* Instruction
Extract the text from every record below and reproduce each line verbatim, in its original order.

[Items listed in a dataset]
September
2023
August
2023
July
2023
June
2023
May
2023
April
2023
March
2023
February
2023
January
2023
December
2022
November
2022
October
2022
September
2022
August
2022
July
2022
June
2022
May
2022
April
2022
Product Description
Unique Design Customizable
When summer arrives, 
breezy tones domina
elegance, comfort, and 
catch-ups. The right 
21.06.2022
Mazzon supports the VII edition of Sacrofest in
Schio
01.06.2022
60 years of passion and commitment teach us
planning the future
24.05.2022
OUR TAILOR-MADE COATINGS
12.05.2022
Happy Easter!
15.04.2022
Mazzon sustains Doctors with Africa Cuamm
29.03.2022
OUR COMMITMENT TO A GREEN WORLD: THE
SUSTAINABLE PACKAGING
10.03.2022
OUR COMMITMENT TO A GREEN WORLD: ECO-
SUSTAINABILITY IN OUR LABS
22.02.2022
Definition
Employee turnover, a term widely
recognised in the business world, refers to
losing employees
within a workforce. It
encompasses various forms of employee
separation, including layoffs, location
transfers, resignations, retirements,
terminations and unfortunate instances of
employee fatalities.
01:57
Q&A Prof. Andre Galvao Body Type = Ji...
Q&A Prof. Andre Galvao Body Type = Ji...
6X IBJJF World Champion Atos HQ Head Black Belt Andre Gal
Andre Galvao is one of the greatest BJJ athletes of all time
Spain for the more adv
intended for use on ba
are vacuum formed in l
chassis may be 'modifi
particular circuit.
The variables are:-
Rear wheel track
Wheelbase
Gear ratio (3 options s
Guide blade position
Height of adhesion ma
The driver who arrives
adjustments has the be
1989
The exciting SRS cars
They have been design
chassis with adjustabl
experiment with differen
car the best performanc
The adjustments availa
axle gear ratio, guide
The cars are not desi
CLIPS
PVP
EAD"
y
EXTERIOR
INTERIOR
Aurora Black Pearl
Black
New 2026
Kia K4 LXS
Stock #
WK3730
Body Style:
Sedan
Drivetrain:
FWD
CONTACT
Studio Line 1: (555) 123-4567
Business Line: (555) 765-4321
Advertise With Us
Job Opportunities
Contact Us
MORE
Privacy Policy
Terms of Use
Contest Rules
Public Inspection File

* Response to this exercise
September
2023
August
2023
July
2023
June
2023
May
2023
April
2023
March
2023
February
2023
January
2023
December
2022
November
2022
October
2022
September
2022
August
2022
July
2022
June
2022
May
2022
April
2022
Product Description
Unique Design Customizable
When summer arrives, 
breezy tones domina
elegance, comfort, and 
catch-ups. The right 
21.06.2022
Mazzon supports the VII edition of Sacrofest in
Schio
01.06.2022
60 years of passion and commitment teach us
planning the future
24.05.2022
OUR TAILOR-MADE COATINGS
12.05.2022
Happy Easter!
15.04.2022
Mazzon sustains Doctors with Africa Cuamm
29.03.2022
OUR COMMITMENT TO A GREEN WORLD: THE
SUSTAINABLE PACKAGING
10.03.2022
OUR COMMITMENT TO A GREEN WORLD: ECO-
SUSTAINABILITY IN OUR LABS
22.02.2022
Definition
Employee turnover, a term widely
recognised in the business world, refers to
losing employees
within a workforce. It
encompasses various forms of employee
separation, including layoffs, location
transfers, resignations, retirements,
terminations and unfortunate instances of
employee fatalities.
01:57
Q&A Prof. Andre Galvao Body Type = Ji...
Q&A Prof. Andre Galvao Body Type = Ji...
6X IBJJF World Champion Atos HQ Head Black Belt Andre Gal
Andre Galvao is one of the greatest BJJ athletes of all time
Spain for the more adv
intended for use on ba
are vacuum formed in l
chassis may be 'modifi
particular circuit.
The variables are:-
Rear wheel track
Wheelbase
Gear ratio (3 options s
Guide blade position
Height of adhesion ma
The driver who arrives
adjustments has the be
1989
The exciting SRS cars
They have been design
chassis with adjustabl
experiment with differen
car the best performanc
The adjustments availa
axle gear ratio, guide
The cars are not desi
CLIPS
PVP
EAD"
y
EXTERIOR
INTERIOR
Aurora Black Pearl
Black
New 2026
Kia K4 LXS
Stock #
WK3730
Body Style:
Sedan
Drivetrain:
FWD
CONTACT
Studio Line 1: (555) 123-4567
Business Line: (555) 765-4321
Advertise With Us
Job Opportunities
Contact Us
MORE
Privacy Policy
Terms of Use
Contest Rules
Public Inspection File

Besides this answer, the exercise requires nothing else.